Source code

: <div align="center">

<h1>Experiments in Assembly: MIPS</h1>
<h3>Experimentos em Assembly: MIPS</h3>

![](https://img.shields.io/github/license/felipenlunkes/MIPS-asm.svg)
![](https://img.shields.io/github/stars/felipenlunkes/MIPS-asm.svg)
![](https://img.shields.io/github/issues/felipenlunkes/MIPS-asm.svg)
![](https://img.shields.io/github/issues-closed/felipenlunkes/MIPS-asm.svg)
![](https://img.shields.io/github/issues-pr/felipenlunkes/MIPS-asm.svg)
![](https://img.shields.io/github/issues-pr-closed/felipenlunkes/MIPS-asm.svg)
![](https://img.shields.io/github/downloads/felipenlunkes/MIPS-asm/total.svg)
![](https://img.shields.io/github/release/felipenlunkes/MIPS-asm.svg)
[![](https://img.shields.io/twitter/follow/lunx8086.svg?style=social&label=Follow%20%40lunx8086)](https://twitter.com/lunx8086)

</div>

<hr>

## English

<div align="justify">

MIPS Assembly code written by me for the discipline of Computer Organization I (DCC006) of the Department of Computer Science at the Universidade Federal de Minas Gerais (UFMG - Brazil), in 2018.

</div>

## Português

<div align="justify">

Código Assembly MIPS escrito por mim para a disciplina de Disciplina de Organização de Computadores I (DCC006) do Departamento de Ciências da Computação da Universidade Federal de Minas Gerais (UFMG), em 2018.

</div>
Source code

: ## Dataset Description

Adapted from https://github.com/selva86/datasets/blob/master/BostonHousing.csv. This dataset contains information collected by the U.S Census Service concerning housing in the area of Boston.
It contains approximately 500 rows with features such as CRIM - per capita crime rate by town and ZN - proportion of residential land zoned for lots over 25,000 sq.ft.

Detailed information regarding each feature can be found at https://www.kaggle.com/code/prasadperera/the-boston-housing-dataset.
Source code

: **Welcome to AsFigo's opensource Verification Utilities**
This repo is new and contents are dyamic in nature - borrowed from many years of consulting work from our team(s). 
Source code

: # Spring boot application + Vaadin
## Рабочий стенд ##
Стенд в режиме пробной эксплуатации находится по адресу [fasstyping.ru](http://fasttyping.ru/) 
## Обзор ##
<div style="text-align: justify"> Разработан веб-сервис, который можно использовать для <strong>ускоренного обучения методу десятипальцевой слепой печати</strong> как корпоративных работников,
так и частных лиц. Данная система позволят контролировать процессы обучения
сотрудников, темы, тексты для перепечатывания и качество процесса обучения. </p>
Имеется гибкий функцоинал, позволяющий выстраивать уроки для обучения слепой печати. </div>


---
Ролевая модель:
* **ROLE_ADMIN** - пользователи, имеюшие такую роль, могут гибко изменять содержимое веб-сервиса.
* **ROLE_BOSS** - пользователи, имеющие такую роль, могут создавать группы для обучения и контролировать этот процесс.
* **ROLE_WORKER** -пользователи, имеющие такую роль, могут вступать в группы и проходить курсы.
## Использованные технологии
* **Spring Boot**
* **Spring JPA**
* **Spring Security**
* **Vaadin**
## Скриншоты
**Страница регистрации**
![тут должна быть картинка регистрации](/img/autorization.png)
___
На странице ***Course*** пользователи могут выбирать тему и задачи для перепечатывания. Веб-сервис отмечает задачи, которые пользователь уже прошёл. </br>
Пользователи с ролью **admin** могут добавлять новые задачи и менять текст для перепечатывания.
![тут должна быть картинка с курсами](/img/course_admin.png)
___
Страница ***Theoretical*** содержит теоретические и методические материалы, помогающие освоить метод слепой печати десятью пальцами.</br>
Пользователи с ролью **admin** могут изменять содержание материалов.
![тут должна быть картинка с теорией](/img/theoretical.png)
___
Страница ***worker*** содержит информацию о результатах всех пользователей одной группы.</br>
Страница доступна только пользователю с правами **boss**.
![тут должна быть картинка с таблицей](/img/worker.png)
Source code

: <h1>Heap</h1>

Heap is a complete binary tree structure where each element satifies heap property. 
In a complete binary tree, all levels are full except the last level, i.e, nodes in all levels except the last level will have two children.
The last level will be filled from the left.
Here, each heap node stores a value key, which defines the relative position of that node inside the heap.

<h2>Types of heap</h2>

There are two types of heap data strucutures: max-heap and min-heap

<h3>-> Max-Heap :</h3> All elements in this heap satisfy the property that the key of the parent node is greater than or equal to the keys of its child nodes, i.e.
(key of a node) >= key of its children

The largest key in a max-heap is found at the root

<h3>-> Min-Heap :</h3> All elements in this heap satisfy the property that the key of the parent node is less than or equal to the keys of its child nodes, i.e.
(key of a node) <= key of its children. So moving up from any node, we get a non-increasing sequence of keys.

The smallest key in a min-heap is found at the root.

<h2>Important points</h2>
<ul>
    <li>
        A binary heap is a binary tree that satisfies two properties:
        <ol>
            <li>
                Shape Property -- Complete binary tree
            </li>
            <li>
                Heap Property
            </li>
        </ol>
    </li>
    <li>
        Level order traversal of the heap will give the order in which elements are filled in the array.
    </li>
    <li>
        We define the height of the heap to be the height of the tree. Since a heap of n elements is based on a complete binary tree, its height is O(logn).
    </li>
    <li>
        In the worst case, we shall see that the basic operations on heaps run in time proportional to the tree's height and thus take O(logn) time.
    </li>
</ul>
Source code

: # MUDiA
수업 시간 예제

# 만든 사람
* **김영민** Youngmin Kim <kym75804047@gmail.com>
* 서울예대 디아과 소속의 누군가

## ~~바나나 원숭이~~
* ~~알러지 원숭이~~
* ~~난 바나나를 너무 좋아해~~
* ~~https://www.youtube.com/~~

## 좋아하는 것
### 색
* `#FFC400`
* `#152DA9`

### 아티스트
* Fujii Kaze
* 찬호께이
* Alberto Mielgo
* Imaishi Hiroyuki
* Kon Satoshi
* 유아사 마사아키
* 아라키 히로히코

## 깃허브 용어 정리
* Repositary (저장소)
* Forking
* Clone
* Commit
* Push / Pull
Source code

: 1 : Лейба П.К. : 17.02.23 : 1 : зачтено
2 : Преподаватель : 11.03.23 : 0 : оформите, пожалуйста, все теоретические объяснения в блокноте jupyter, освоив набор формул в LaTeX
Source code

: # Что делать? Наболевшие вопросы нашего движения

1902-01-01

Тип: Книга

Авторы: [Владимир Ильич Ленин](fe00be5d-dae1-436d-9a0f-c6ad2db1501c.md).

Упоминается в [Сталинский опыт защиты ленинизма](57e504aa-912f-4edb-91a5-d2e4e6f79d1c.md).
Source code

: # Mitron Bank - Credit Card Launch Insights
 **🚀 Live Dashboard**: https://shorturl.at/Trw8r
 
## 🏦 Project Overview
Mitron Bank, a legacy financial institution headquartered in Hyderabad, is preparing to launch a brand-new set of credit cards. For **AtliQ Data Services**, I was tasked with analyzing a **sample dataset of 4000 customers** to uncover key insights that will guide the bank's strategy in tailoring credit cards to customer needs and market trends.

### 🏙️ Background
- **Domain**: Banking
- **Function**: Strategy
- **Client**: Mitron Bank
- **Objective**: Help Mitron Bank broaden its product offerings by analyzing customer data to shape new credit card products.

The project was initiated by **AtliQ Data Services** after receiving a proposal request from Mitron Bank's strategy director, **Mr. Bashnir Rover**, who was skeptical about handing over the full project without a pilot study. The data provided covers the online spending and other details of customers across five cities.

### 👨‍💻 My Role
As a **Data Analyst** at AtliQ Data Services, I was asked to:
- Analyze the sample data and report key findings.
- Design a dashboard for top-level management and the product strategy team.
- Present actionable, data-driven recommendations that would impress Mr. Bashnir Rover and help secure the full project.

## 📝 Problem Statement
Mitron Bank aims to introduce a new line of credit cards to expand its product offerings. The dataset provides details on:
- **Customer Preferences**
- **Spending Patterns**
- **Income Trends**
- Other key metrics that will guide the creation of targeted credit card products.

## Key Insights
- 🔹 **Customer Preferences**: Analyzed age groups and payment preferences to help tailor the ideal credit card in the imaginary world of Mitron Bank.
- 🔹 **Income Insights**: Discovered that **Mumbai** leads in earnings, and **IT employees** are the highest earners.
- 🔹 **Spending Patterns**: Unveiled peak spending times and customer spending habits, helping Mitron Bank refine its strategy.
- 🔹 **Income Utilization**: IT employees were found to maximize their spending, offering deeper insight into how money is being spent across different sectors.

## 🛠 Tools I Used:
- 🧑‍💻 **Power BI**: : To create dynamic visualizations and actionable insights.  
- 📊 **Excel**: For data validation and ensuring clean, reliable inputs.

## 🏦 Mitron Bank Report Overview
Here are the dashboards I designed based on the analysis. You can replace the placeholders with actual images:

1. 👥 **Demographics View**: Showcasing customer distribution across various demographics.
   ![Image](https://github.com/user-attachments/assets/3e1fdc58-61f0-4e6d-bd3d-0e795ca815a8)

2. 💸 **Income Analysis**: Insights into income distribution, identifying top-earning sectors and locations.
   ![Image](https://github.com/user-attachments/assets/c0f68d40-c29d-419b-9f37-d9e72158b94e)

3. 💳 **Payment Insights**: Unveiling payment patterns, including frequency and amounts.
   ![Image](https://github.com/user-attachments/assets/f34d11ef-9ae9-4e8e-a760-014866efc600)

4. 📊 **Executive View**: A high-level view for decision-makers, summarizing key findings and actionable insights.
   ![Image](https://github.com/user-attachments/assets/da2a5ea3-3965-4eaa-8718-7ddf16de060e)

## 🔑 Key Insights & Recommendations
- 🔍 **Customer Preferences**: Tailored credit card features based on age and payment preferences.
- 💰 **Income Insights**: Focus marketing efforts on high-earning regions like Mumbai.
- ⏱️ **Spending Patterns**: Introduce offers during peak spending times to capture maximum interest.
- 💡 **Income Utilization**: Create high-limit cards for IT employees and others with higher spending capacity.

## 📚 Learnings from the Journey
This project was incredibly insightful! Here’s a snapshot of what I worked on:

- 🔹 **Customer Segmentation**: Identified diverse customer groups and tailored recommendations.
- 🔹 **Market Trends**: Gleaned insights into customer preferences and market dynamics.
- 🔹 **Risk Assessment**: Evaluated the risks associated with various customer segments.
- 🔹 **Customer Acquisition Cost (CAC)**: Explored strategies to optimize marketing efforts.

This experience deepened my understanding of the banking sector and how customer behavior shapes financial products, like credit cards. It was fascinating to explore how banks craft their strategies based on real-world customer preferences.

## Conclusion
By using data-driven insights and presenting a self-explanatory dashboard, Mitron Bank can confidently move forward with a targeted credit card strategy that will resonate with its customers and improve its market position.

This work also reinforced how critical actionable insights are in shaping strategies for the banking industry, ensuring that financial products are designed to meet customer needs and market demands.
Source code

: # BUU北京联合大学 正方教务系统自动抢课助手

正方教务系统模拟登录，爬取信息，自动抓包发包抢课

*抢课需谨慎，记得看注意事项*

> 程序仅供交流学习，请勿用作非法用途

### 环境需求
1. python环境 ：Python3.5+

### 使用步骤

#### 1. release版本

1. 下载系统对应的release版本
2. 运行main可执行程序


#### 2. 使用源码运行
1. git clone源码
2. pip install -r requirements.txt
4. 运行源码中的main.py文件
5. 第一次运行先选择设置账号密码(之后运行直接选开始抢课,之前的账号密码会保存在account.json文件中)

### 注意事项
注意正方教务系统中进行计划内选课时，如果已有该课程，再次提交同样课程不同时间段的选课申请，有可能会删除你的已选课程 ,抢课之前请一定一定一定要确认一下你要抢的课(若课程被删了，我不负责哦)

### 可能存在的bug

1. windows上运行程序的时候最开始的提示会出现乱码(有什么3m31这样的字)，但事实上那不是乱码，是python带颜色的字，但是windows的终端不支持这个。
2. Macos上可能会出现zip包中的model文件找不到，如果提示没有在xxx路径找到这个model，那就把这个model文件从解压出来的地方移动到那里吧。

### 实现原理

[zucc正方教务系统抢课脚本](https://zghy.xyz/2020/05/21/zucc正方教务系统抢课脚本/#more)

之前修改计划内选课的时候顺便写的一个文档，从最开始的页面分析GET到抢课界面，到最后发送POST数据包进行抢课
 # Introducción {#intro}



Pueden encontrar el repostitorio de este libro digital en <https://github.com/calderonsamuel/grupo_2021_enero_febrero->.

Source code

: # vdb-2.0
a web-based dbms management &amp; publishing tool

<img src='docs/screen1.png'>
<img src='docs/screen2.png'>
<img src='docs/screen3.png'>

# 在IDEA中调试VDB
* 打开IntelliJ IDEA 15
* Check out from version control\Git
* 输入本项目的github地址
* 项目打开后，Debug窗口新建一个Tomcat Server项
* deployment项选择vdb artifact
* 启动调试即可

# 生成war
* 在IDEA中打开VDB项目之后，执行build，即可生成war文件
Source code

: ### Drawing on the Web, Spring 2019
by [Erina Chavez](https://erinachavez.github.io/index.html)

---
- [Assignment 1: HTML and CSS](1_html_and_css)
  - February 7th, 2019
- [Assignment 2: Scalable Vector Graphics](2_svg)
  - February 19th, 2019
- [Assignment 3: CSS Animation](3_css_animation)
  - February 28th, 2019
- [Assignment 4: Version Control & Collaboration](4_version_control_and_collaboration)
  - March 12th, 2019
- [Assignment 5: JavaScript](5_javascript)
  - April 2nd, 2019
================================
# WHAT IS BEING ASKED
Search the entries for the string "ensuring" and copy each line where it occurs.

# RESPONSE TO THE EXERCISE
- 📊 **Excel**: For data validation and ensuring clean, reliable inputs.
This work also reinforced how critical actionable insights are in shaping strategies for the banking industry, ensuring that financial products are designed to meet customer needs and market demands.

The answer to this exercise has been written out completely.